In True Detective 1×08, dopo aver interrogato il loro ex-collega Steve Geraci (Michael Harney), Marty (Woody Harrelson) e Rust (Matthew McConaughey) scoprono che a insabbiare la scomparsa della piccola Fontenot nel ’93 fu proprio lo sceriffo di Erath, Ted Childress, figlio illegittimo del potente capofamiglia della Lousiana Sam Tuttle.
Da qui la fitta rete di politici e uomini di chiesa che si cela dietro le sparizioni e gli omicidi, dietro i riti macabri e la pedofilia si fa più chiara: Sam Tuttle, infatti, era anche il padre di Billy Lee (Jay O. Sanders), il reverendo che promosse la task force per il caso Lange, e lo zio di Edwin Tuttle, allora governatore e ora senatore della Louisana.
Dopo diverse testimonianze, Rust e Marty scoprono che il ‘mostro fatto di spaghetti con le orecchie verdi’ è uno dei nipoti del defunto Sam Tuttle, un uomo con delle cicatrici sulla parte inferiore del volto. Tuttavia, nei registri di Stato non si trovano informazioni precise sugli altri membri della famiglia Childress, fino a che, grazie a un’intuizione di Marty, i due detective risalgono a un certo William Lee Childress che dal ’78 al 2002 ha svolto lavori di manutenzione per la contea insieme al figlio Errol (Glenn Fleshler).
Nonostante l’intricata e fitta rete di nomi, luoghi e date, nonostante gli indizi e i dubbi disseminati lungo gli otto episodi, nonostante la difficoltà nello scoprire e assicurare alla giustizia il principale colpevole dell’omicidio Lange e di molte altre morti, True Detective non è un giallo né un thriller, almeno non nella sua essenza. Le domande che motivavano e ispiravano la narrazione di questa storia lunga 17 anni non erano ‘chi è stato?’ e ‘come ha fatto?’, ma ‘chi sono Marty e Rust?’, ‘cosa succederà a loro due, durante e dopo le indagini?’, ‘ vincerà la luce o l’oscurità?’.

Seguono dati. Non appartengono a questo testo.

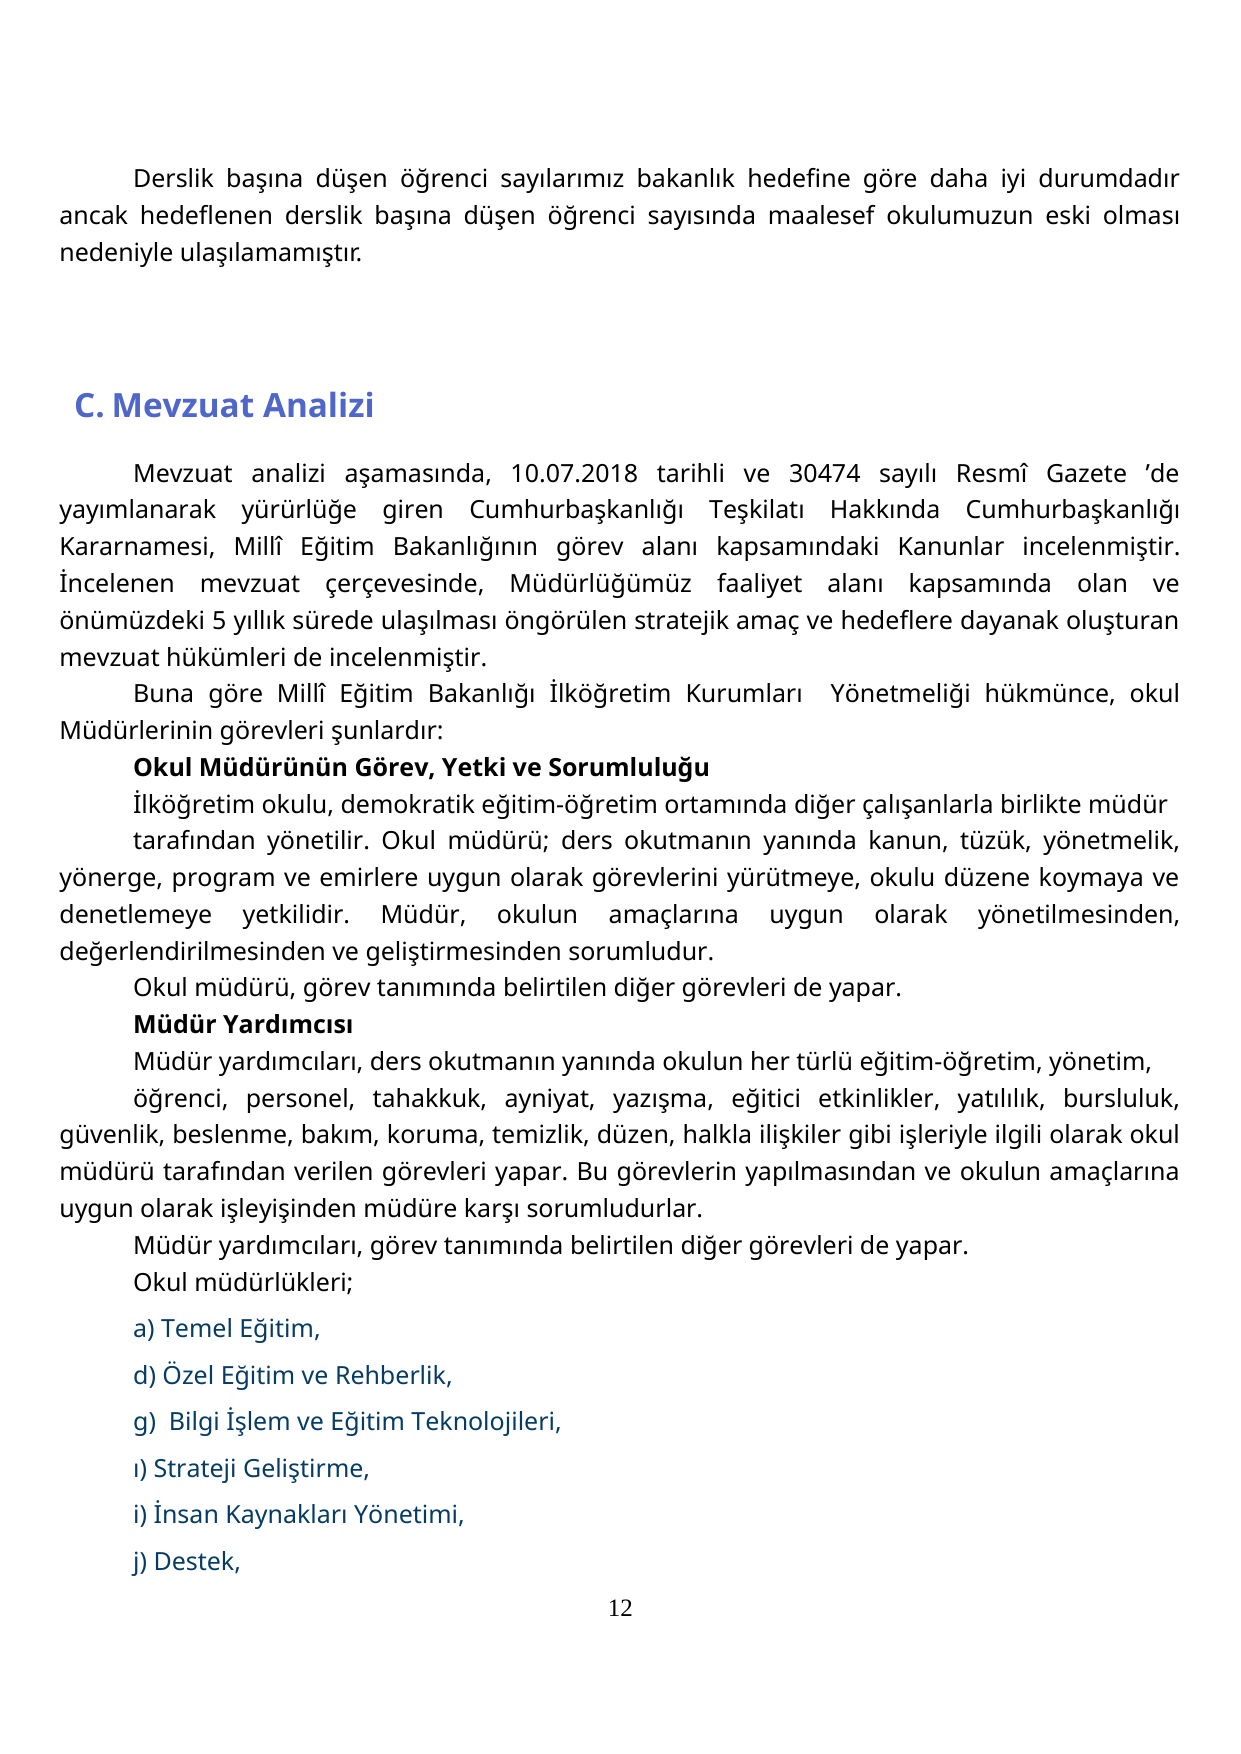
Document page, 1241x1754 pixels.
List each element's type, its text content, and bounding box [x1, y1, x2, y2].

text d) Özel Eğitim ve Rehberlik, [59, 1357, 1181, 1391]
text Buna göre Millî Eğitim Bakanlığı İlköğretim Kurumları Yönetmeliği hükmünce, okul Müdürlerinin görevleri şunlardır: [59, 676, 1181, 747]
text İlköğretim okulu, demokratik eğitim-öğretim ortamında diğer çalışanlarla birlikte müdür [59, 786, 1181, 820]
text Mevzuat analizi aşamasında, 10.07.2018 tarihli ve 30474 sayılı Resmî Gazete ’de yayımlanarak yürürlüğe giren Cumhurbaşkanlığı Teşkilatı Hakkında Cumhurbaşkanlığı Kararnamesi, Millî Eğitim Bakanlığının görev alanı kapsamındaki Kanunlar incelenmiştir. İncelenen mevzuat çerçevesinde, Müdürlüğümüz faaliyet alanı kapsamında olan ve önümüzdeki 5 yıllık sürede ulaşılması öngörülen stratejik amaç ve hedeflere dayanak oluşturan mevzuat hükümleri de incelenmiştir. [59, 455, 1181, 673]
text Müdür yardımcıları, ders okutmanın yanında okulun her türlü eğitim-öğretim, yönetim, [59, 1044, 1181, 1078]
text Okul Müdürünün Görev, Yetki ve Sorumluluğu [59, 749, 1181, 783]
text Müdür yardımcıları, görev tanımında belirtilen diğer görevleri de yapar. [59, 1227, 1181, 1262]
text ı) Strateji Geliştirme, [59, 1451, 1181, 1484]
text i) İnsan Kaynakları Yönetimi, [59, 1497, 1181, 1531]
text öğrenci, personel, tahakkuk, ayniyat, yazışma, eğitici etkinlikler, yatılılık, bursluluk, güvenlik, beslenme, bakım, koruma, temizlik, düzen, halkla ilişkiler gibi işleriyle ilgili olarak okul müdürü tarafından verilen görevleri yapar. Bu görevlerin yapılmasından ve okulun amaçlarına uygun olarak işleyişinden müdüre karşı sorumludurlar. [59, 1080, 1181, 1225]
text g) Bilgi İşlem ve Eğitim Teknolojileri, [59, 1404, 1181, 1438]
text Okul müdürü, görev tanımında belirtilen diğer görevleri de yapar. [59, 970, 1181, 1004]
text a) Temel Eğitim, [59, 1311, 1181, 1345]
subtitle Mevzuat Analizi [74, 382, 1181, 428]
text Okul müdürlükleri; [59, 1264, 1181, 1298]
text Derslik başına düşen öğrenci sayılarımız bakanlık hedefine göre daha iyi durumdadır ancak hedeflenen derslik başına düşen öğrenci sayısında maalesef okulumuzun eski olması nedeniyle ulaşılamamıştır. [59, 161, 1181, 268]
text tarafından yönetilir. Okul müdürü; ders okutmanın yanında kanun, tüzük, yönetmelik, yönerge, program ve emirlere uygun olarak görevlerini yürütmeye, okulu düzene koymaya ve denetlemeye yetkilidir. Müdür, okulun amaçlarına uygun olarak yönetilmesinden, değerlendirilmesinden ve geliştirmesinden sorumludur. [59, 823, 1181, 967]
text j) Destek, [59, 1544, 1181, 1578]
text Müdür Yardımcısı [59, 1007, 1181, 1041]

Lo show di Pizzolatto ha usato un mistero solo per scandagliare la natura umana, perciò chi si aspettava un finale a sorpresa o una sconvolgente rivelazione si è reso conto di aver sbagliato show, oltre al fatto di non averlo compreso fino in fondo. La natura di True Detective s’intuiva dal primo episodio ed è stata confermata a partire dagli ultimi minuti del settimo, quando ci è stato mostrato il volto del killer prima ancora che i protagonisti scoprissero la sua identità.
Infatti, anche se Rust incontrò Errol Childress nel ’95, come noi, non sospettava di lui né tanto meno conosceva il suo nome. Questo show è l’insieme delle nostre paure più grandi, degli incubi che cerchiamo di non ricordare al risveglio, delle spaventose vicende a cui non vorremmo credere, è la parte buia del mondo in cui viviamo, dove nascono le lunghe ombre della male e dell’odio.

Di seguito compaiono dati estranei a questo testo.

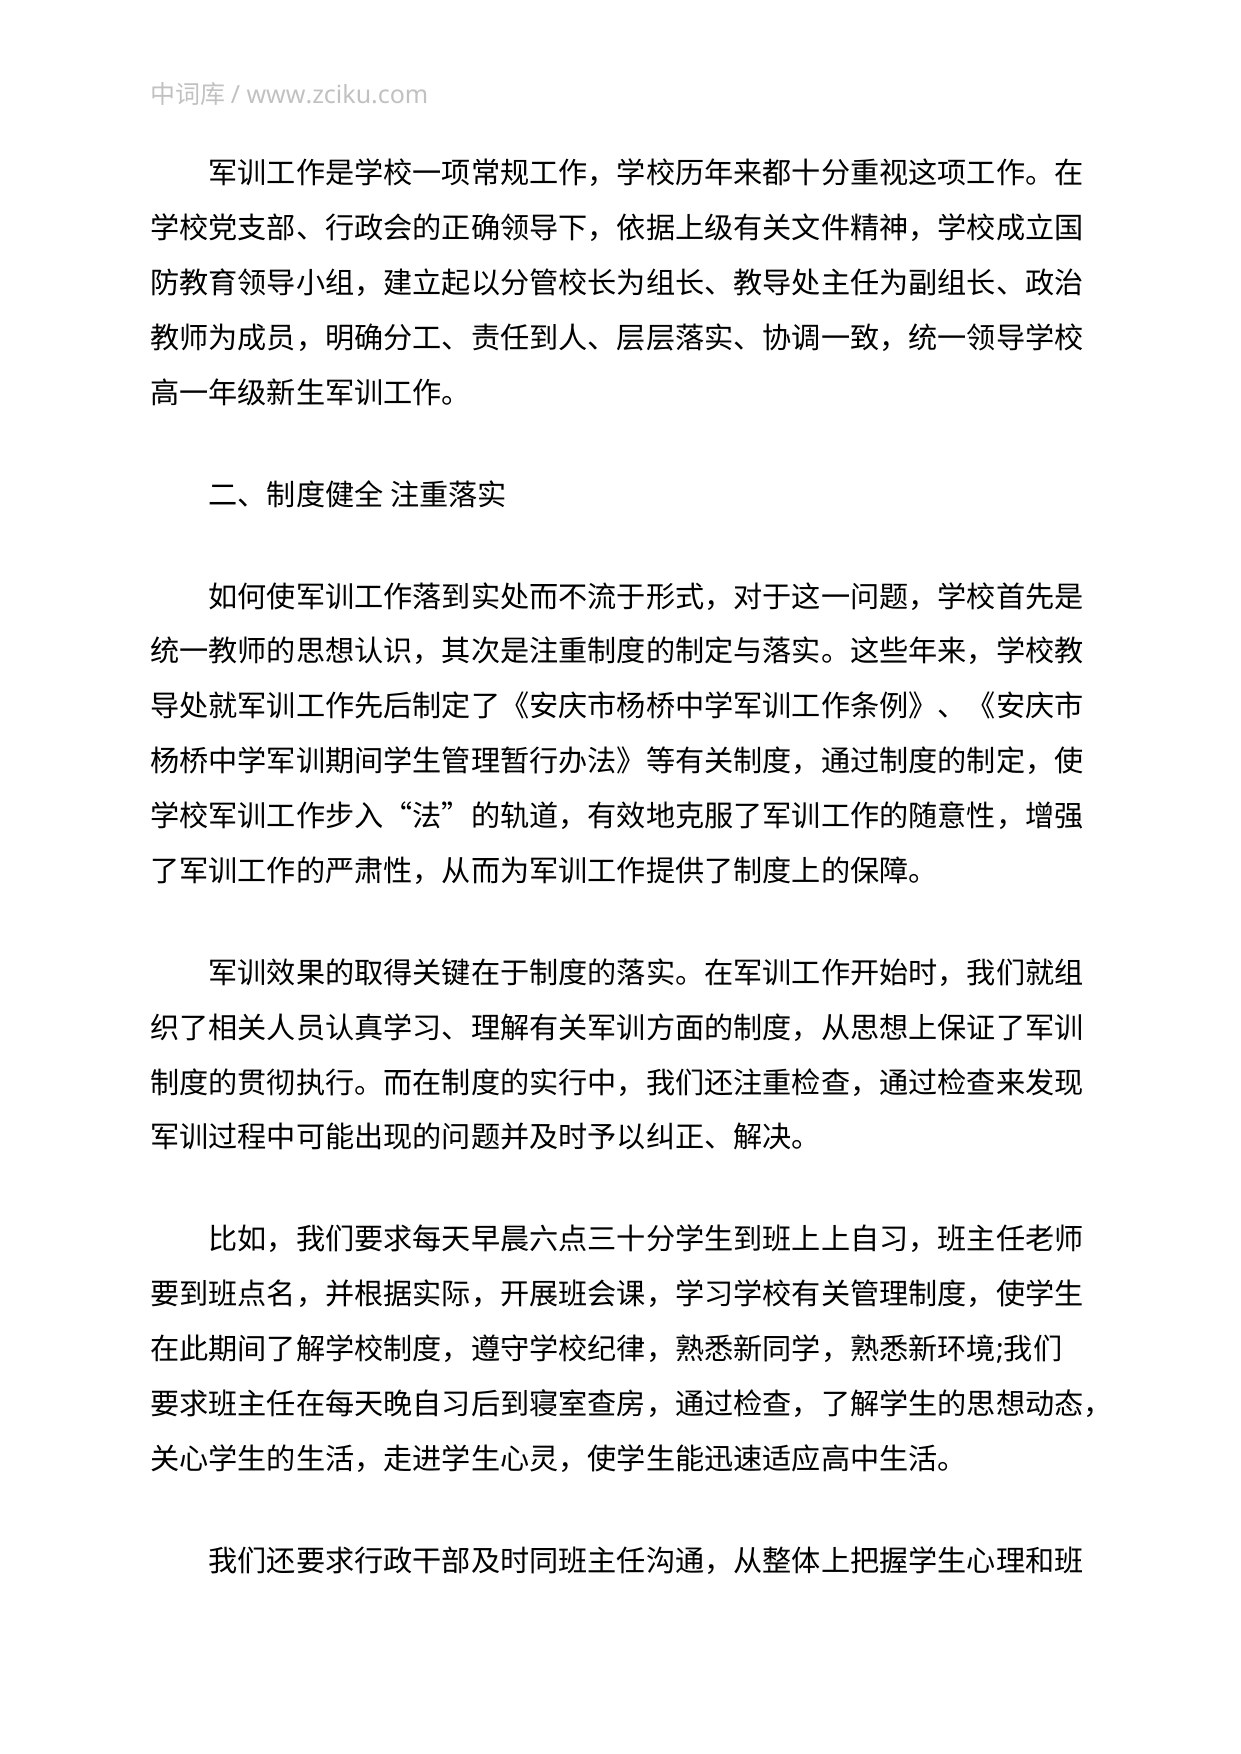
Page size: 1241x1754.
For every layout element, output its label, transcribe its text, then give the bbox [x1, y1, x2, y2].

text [150, 1537, 1090, 1579]
text 比如，我们要求每天早晨六点三十分学生到班上上自习，班主任老师要到班点名，并根据实际，开展班会课，学习学校有关管理制度，使学生在此期间了解学校制度，遵守学校纪律，熟悉新同学，熟悉新环境;我们要求班主任在每天晚自习后到寝室查房，通过检查，了解学生的思想动态，关心学生的生活，走进学生心灵，使学生能迅速适应高中生活。 [150, 1216, 1090, 1478]
text 军训工作是学校一项常规工作，学校历年来都十分重视这项工作。在学校党支部、行政会的正确领导下，依据上级有关文件精神，学校成立国防教育领导小组，建立起以分管校长为组长、教导处主任为副组长、政治教师为成员，明确分工、责任到人、层层落实、协调一致，统一领导学校高一年级新生军训工作。 [150, 150, 1090, 412]
text 二、制度健全 注重落实 [150, 471, 1090, 514]
text 军训效果的取得关键在于制度的落实。在军训工作开始时，我们就组织了相关人员认真学习、理解有关军训方面的制度，从思想上保证了军训制度的贯彻执行。而在制度的实行中，我们还注重检查，通过检查来发现军训过程中可能出现的问题并及时予以纠正、解决。 [150, 949, 1090, 1156]
text 如何使军训工作落到实处而不流于形式，对于这一问题，学校首先是统一教师的思想认识，其次是注重制度的制定与落实。这些年来，学校教导处就军训工作先后制定了《安庆市杨桥中学军训工作条例》、《安庆市杨桥中学军训期间学生管理暂行办法》等有关制度，通过制度的制定，使学校军训工作步入“法”的轨道，有效地克服了军训工作的随意性，增强了军训工作的严肃性，从而为军训工作提供了制度上的保障。 [150, 573, 1090, 890]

Glenn Fleshler nel ruolo di Errol incarna spaventosamente tutto ciò, la sua performance mette i brividi per la bravura con cui suscita tanto orrore e disagio in chi guarda. Coloro che criticano la superficialità con cui sono state trattate le vittime o argomenti come la corruzione e l’influenza del potere politico hanno perso di vista l’obiettivo dello show, che non era una denuncia sociale, semmai un appello privato a noi stessi attraverso le azioni dei due protagonisti.

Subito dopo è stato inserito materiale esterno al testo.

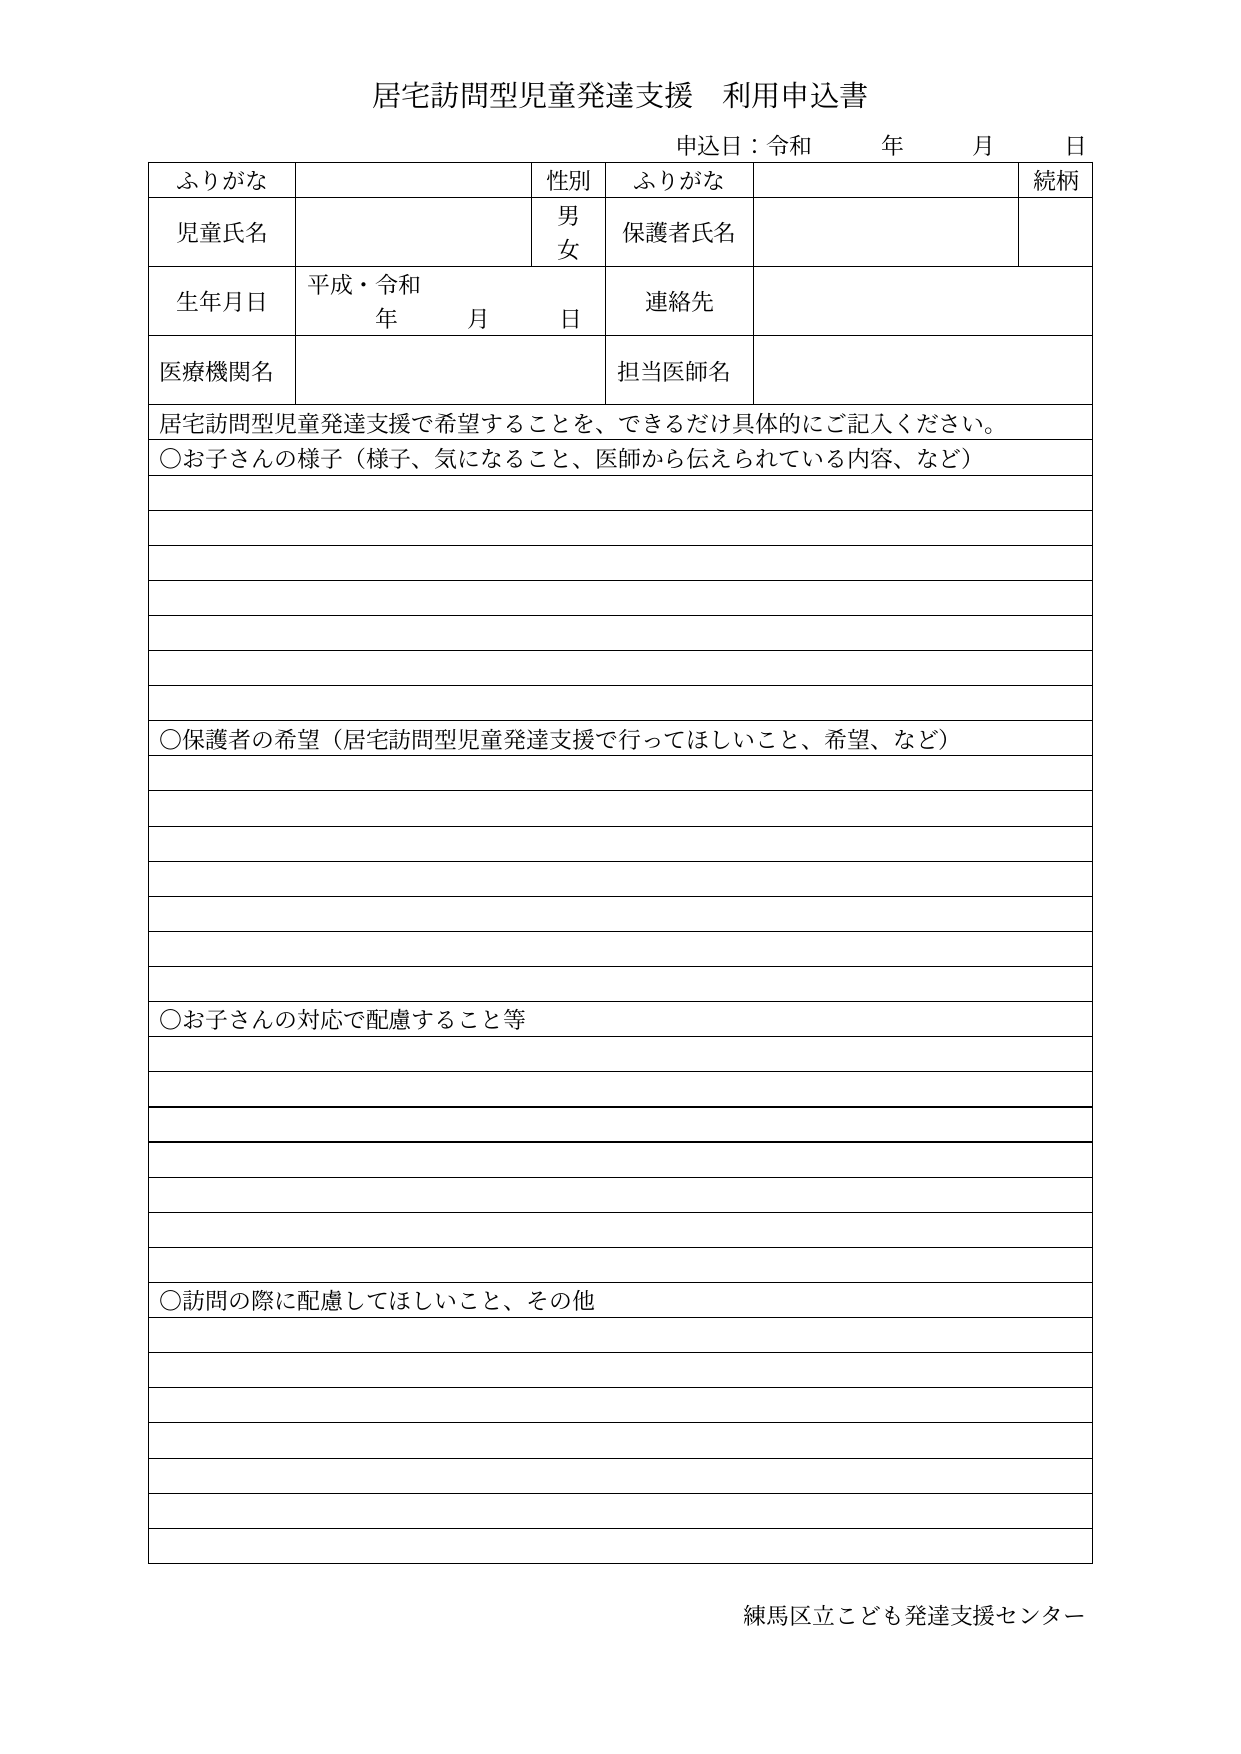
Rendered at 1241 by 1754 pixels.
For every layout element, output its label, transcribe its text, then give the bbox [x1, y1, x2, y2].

table_cell 医療機関名 [149, 336, 295, 404]
table_cell [149, 1318, 1092, 1352]
table_cell [149, 791, 1092, 826]
table_cell [149, 1037, 1092, 1071]
table_cell [754, 336, 1092, 404]
text 居宅訪問型児童発達支援 利用申込書 [148, 59, 1092, 128]
table_cell [149, 897, 1092, 931]
table_cell [149, 1494, 1092, 1528]
table_header ふりがな [606, 163, 753, 197]
table_cell [149, 651, 1092, 685]
text 練馬区立こども発達支援センター [148, 1598, 1093, 1632]
table_cell [149, 1072, 1092, 1106]
table_cell [149, 1213, 1092, 1247]
table_cell 〇お子さんの対応で配慮すること等 [149, 1002, 1092, 1036]
table_cell [149, 546, 1092, 580]
table_header 性別 [532, 163, 605, 197]
table_cell [149, 686, 1092, 720]
table_cell 居宅訪問型児童発達支援で希望することを、できるだけ具体的にご記入ください。 [149, 405, 1092, 439]
table_header [754, 163, 1018, 197]
table_cell [149, 827, 1092, 861]
table_cell [149, 1459, 1092, 1492]
table_cell [149, 1388, 1092, 1422]
table_cell 〇訪問の際に配慮してほしいこと、その他 [149, 1283, 1092, 1317]
table_cell 連絡先 [606, 267, 753, 335]
table_cell [149, 1423, 1092, 1457]
table_cell [149, 1178, 1092, 1212]
table_cell [149, 967, 1092, 1001]
table_cell 生年月日 [149, 267, 295, 335]
table_cell [149, 616, 1092, 650]
table_cell 〇保護者の希望（居宅訪問型児童発達支援で行ってほしいこと、希望、など） [149, 721, 1092, 755]
table_cell [149, 581, 1092, 615]
table_cell [149, 1143, 1092, 1177]
table_cell [754, 198, 1018, 266]
table_cell [296, 198, 531, 266]
table_cell 担当医師名 [606, 336, 753, 404]
table_cell [149, 1248, 1092, 1282]
table_cell [149, 476, 1092, 509]
table_header ふりがな [149, 163, 295, 197]
table_header [296, 163, 531, 197]
table_cell 児童氏名 [149, 198, 295, 266]
table_cell [149, 756, 1092, 790]
table_cell [296, 336, 605, 404]
table_cell 保護者氏名 [606, 198, 753, 266]
table_header 続柄 [1019, 163, 1092, 197]
table_cell [149, 1353, 1092, 1387]
text 申込日：令和 年 月 日 [148, 128, 1092, 162]
table_cell [149, 862, 1092, 896]
table_cell 男 女 [532, 198, 605, 266]
table_cell [149, 511, 1092, 545]
table_cell [1019, 198, 1092, 266]
table_cell [149, 1529, 1092, 1563]
table_cell [149, 1108, 1092, 1141]
table_cell 平成・令和 年 月 日 [296, 267, 605, 335]
table_cell [149, 932, 1092, 966]
table_cell 〇お子さんの様子（様子、気になること、医師から伝えられている内容、など） [149, 440, 1092, 474]
table_cell [754, 267, 1092, 335]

Parafrasando le parole finali di Martin Hart, dobbiamo lottare contro l’oscurità finché possiamo, perché di certo non riusciremo a cancellare tutto il male del mondo, ma fare la nostra parte sarà già qualcosa. E se il messaggio è ancora un po’ troppo amaro, ci pensa l’eterno cinico e fatalista Cohle a sorprenderci, trovando un punto di vista più incoraggiante: “Una volta non c’era che oscurità. Per come la vedo io, è la luce che sta vincendo.”
Di sicuro ha vinto True Detective e, quindi, Pizzolatto, McCounaghey, Harrelson, Fukunaga e Arkapaw, che con il finale di stagione True Detective 1×08 Form and Void hanno incollato allo schermo ben 3.52 m di telespettatori, realizzando il miglior ascolto di tutta la stagione.